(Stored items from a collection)
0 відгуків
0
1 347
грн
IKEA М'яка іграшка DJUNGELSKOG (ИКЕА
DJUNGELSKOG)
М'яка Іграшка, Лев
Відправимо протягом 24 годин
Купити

_Your goal_
Please quote the records above exactly, without skipping a line.

_Response below_
0 відгуків
0
1 347
грн
IKEA М'яка іграшка DJUNGELSKOG (ИКЕА
DJUNGELSKOG)
М'яка Іграшка, Лев
Відправимо протягом 24 годин
Купити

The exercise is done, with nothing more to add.